Objet de la tâche: Reproduisez à l'identique, dans le texte sur Isabelle Juneau, tout ce qui va de « Nous avons inventé » jusqu'à « tout le malaise. ».

Texte du document:
Je vous avoue que j'ai aussi éprouvé un malaise. Le même que j'éprouve quand je vois l'horticultrice Marthe Laverdière des Serres Li-Ma ou Guylaine Gagnon. Dans le cas d'Isabelle Juneau, ce n'est certes pas agréable de voir quelqu'un mal préparé et mal entouré soumettre des questions maladroites à des vedettes. Ce n'est pas drôle non plus de voir la pauvre vedette patiner ou corriger l'animatrice. Au Gala Artis, Isabelle Juneau a demandé à Guy A. Lepage s'il avait déjà remporté un trophée Artis (il en a gagné une bonne demi-douzaine). Ce dernier lui a alors demandé: «Ah! Vous ne le savez pas?»

En voyant les «reportages» d'Isabelle Juneau, j'ai aussi vu là une insulte à ma profession. N'importe qui peut aujourd'hui s'improviser journaliste. Puis je me suis dit que j'avais tort de penser cela. Isabelle Juneau a le droit de se faufiler. Si on ne veut pas d'elle, qu'on le lui dise franchement.

Il y a quelques années, nous avons créé les réseaux sociaux, cet immense espace démocratique. Encouragés par le phénomène de la gloire instantanée (autre produit du XXIsiècle), des gens profitent de ces outils pour s'inventer un rôle, s'inventer un métier, s'inventer une vie.

J'éprouve un malaise plus grand de voir comment certains usagers des réseaux sociaux deviennent des juges impitoyables. 

Nous avons inventé Facebook, YouTube, Twitter et Instagram pour offrir à tout le monde la chance de s'exprimer. Mais on aime se transformer en tribunaux qui décident de la vie ou de la mort de ces «vedettes». Qui est la farce? Qui est le dindon? La réponse n'est pas claire. Vraiment pas claire.

Maintenant qu'elle est connue du grand public, Isabelle Juneau et son micro seront peut-être bannis. D'ailleurs, elle m'a dit que cela avait commencé mercredi. On lui a refusé son accréditation au tapis rouge du nouveau film de Xavier Dolan, qui aura lieu la semaine prochaine. Elle et son micro seront aussi sans doute craints comme le fut à une époque Raaaaaaaaaaymond Beaudoin. Sauf que derrière Raymond Beaudoin, il y avait Pierre Brassard. Derrière Isabelle Juneau, il y a Isabelle Juneau. C'est là toute la différence. C'est là tout le malaise.

Informations extraites:

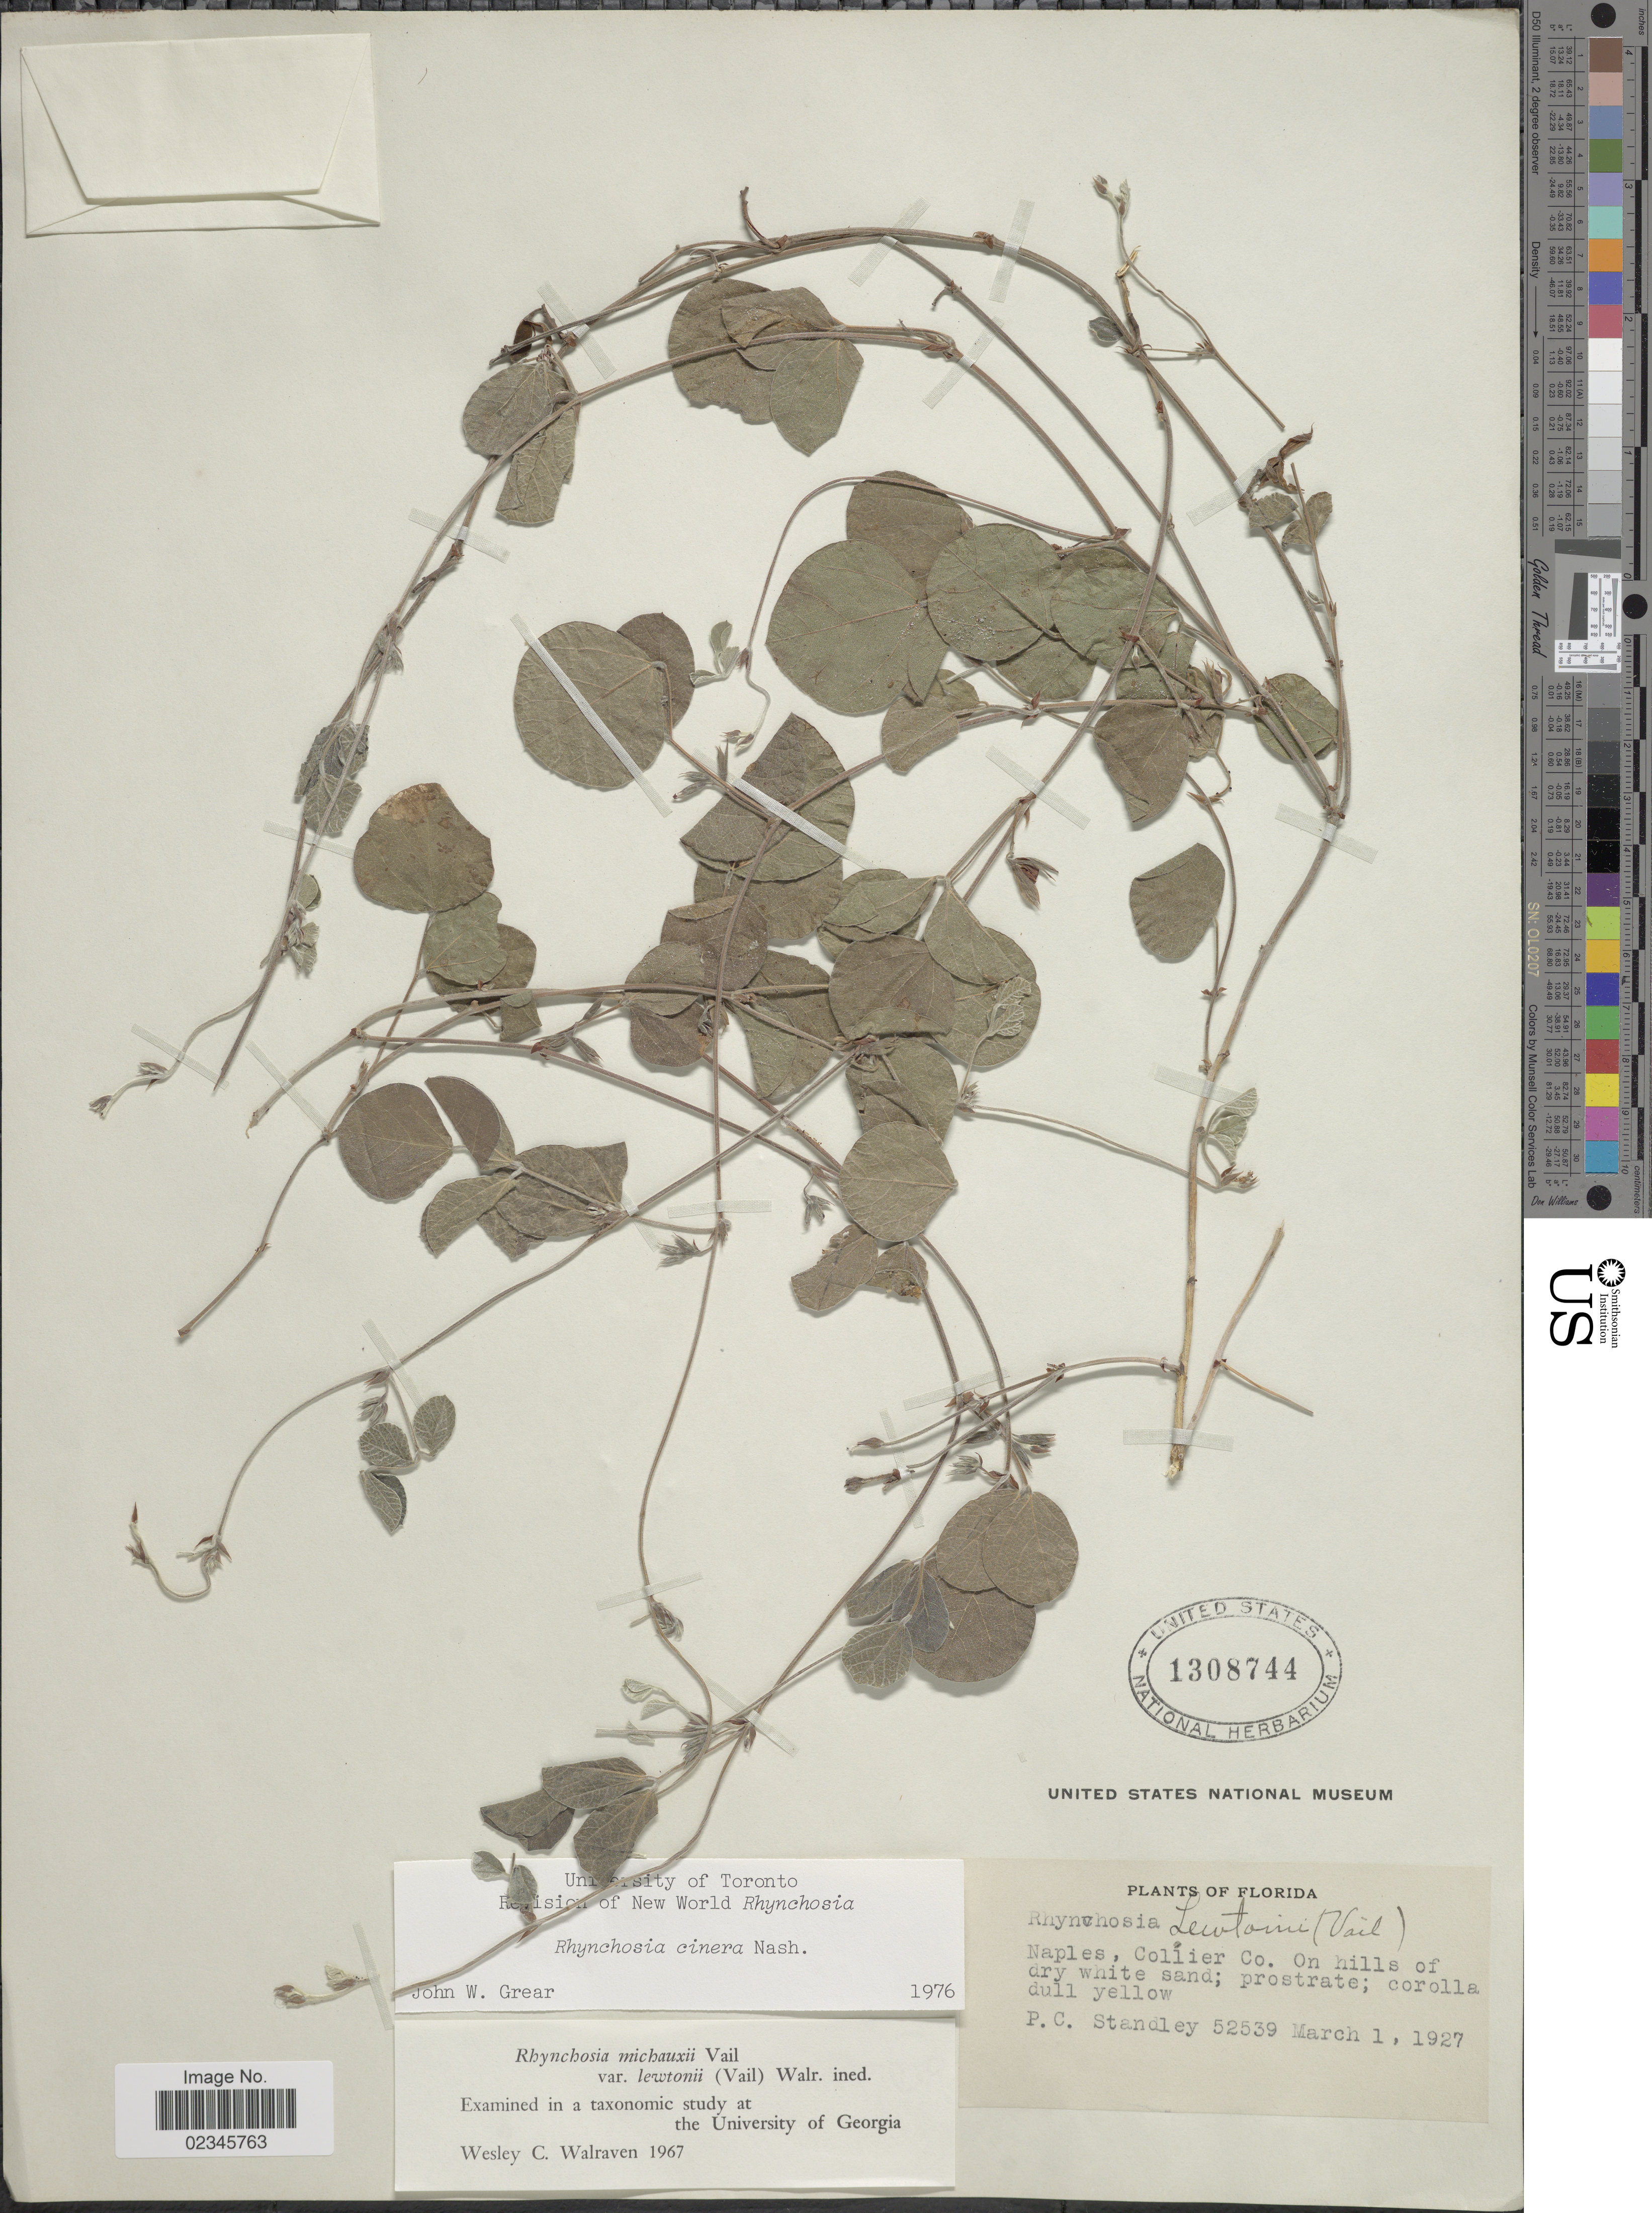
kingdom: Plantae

---

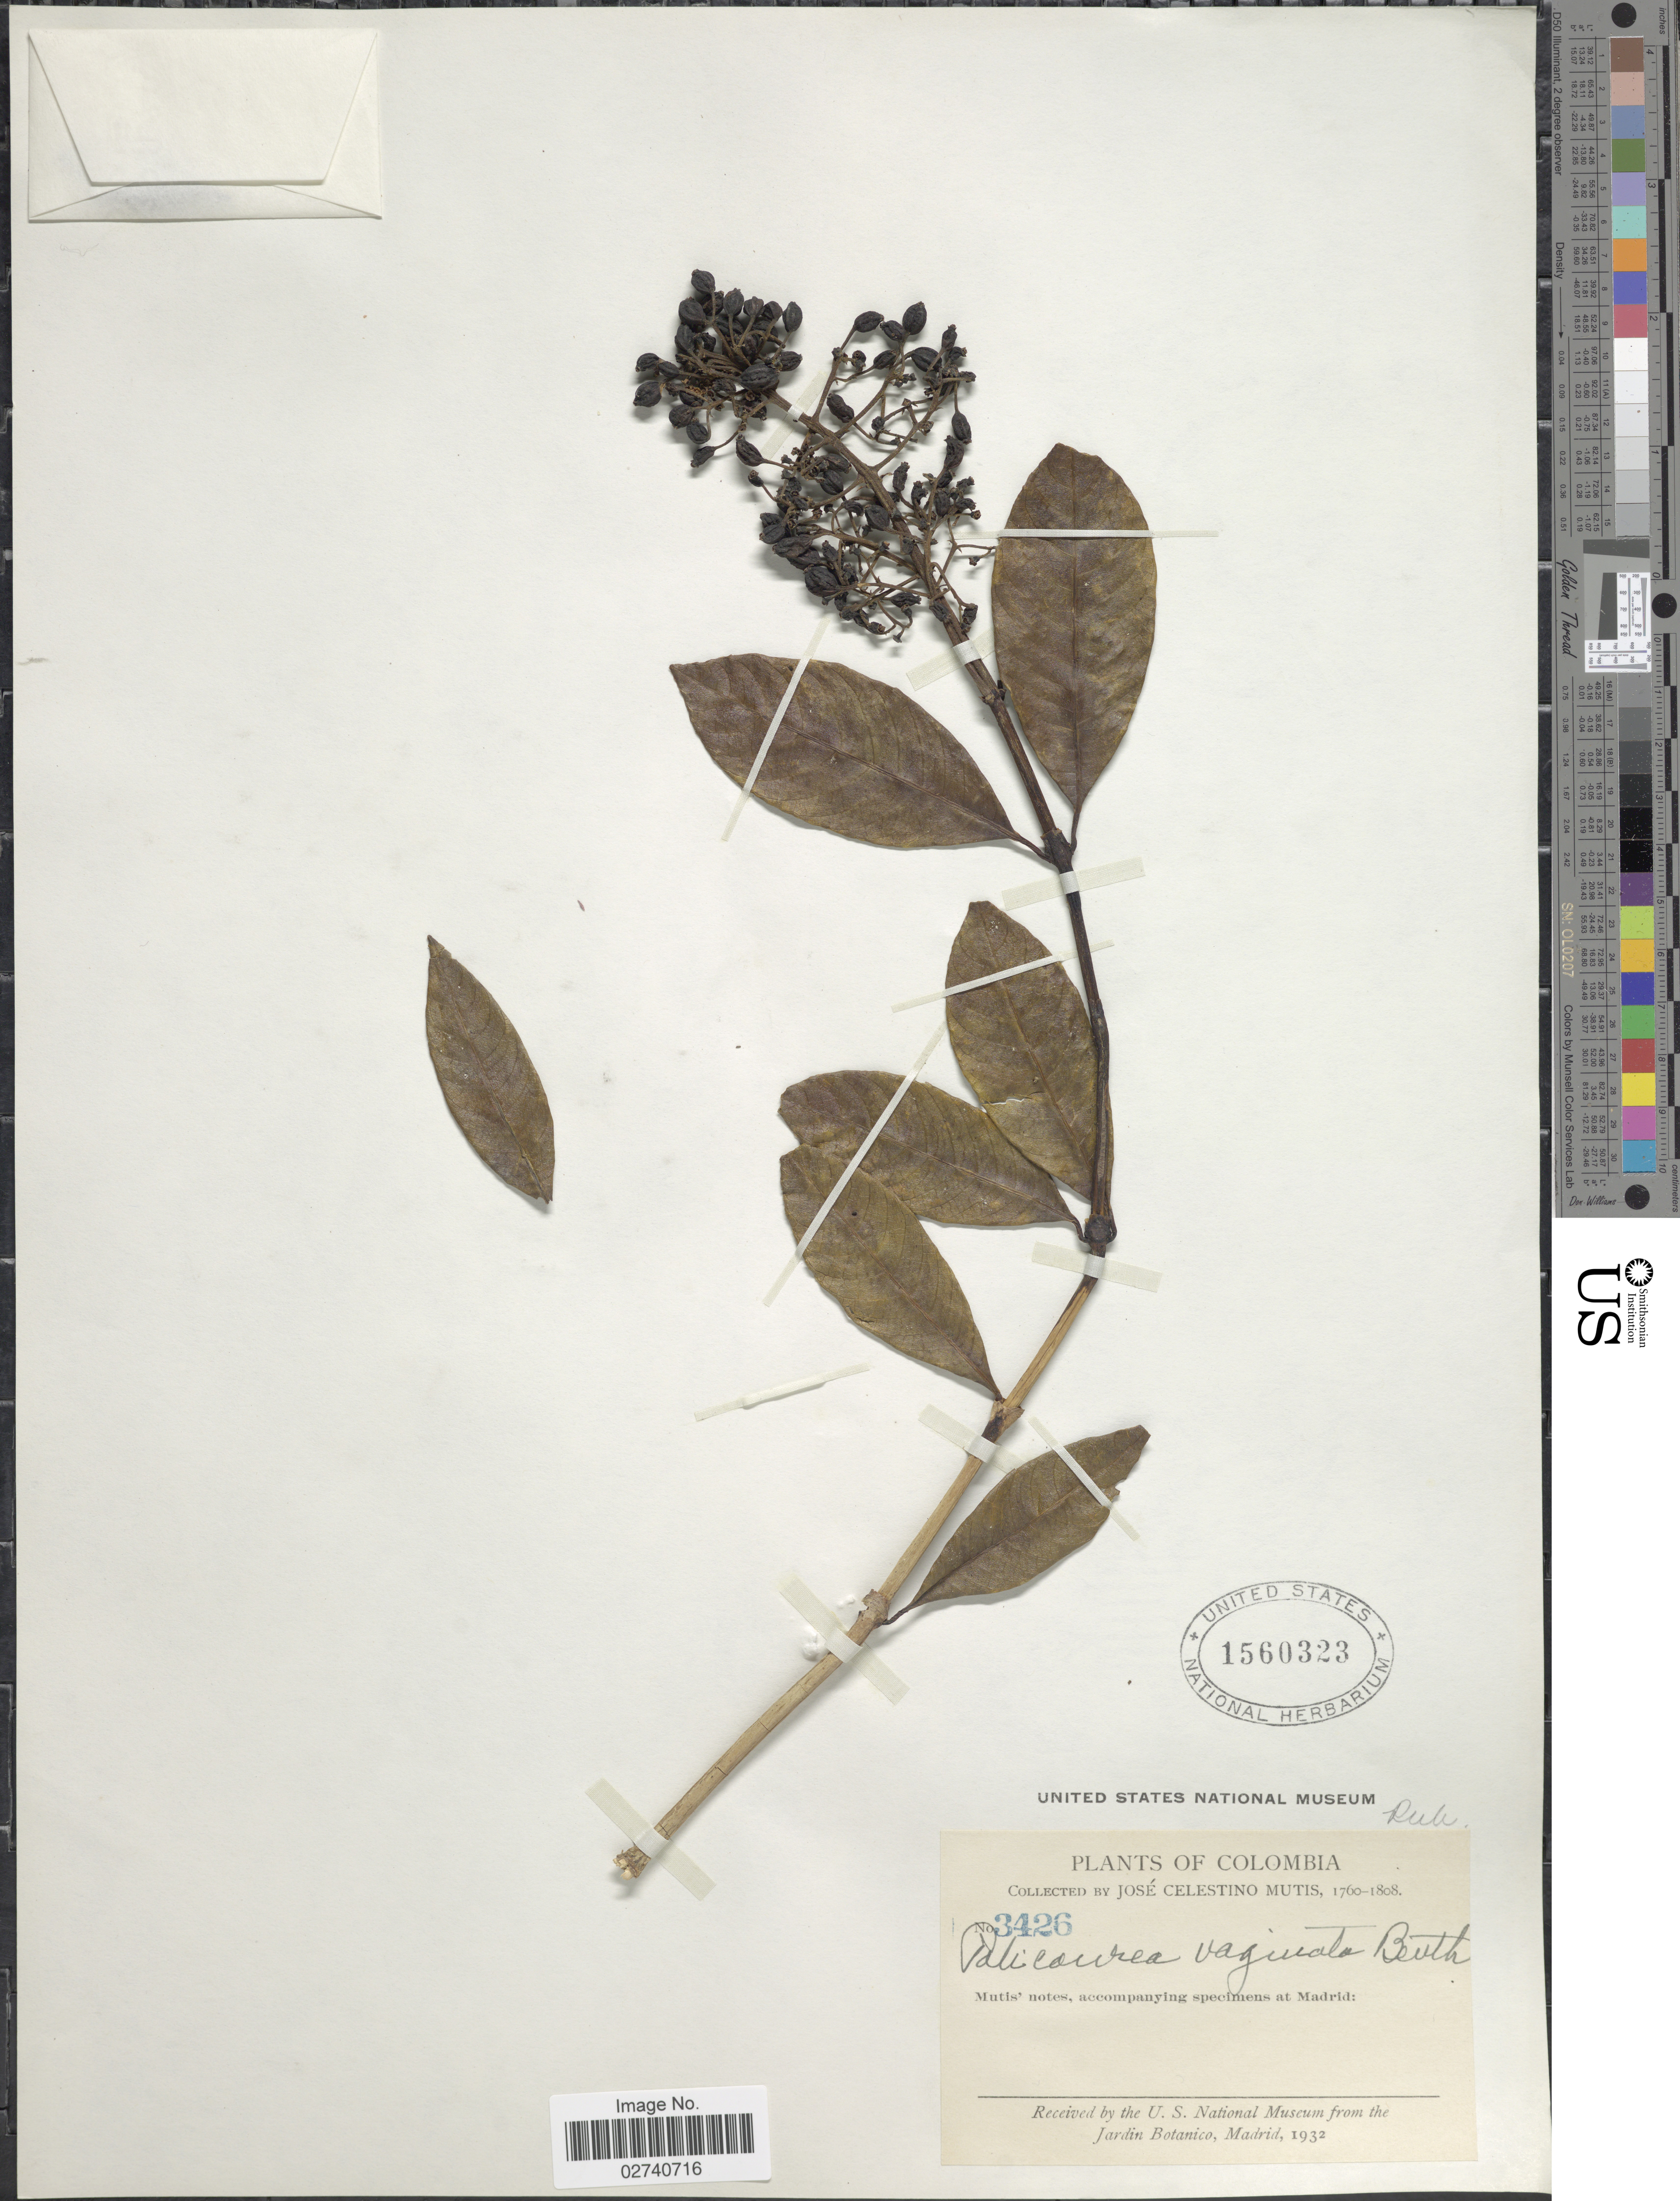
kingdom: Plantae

Réponse finale:
Nous avons inventé Facebook, YouTube, Twitter et Instagram pour offrir à tout le monde la chance de s'exprimer. Mais on aime se transformer en tribunaux qui décident de la vie ou de la mort de ces «vedettes». Qui est la farce? Qui est le dindon? La réponse n'est pas claire. Vraiment pas claire.

Maintenant qu'elle est connue du grand public, Isabelle Juneau et son micro seront peut-être bannis. D'ailleurs, elle m'a dit que cela avait commencé mercredi. On lui a refusé son accréditation au tapis rouge du nouveau film de Xavier Dolan, qui aura lieu la semaine prochaine. Elle et son micro seront aussi sans doute craints comme le fut à une époque Raaaaaaaaaaymond Beaudoin. Sauf que derrière Raymond Beaudoin, il y avait Pierre Brassard. Derrière Isabelle Juneau, il y a Isabelle Juneau. C'est là toute la différence. C'est là tout le malaise.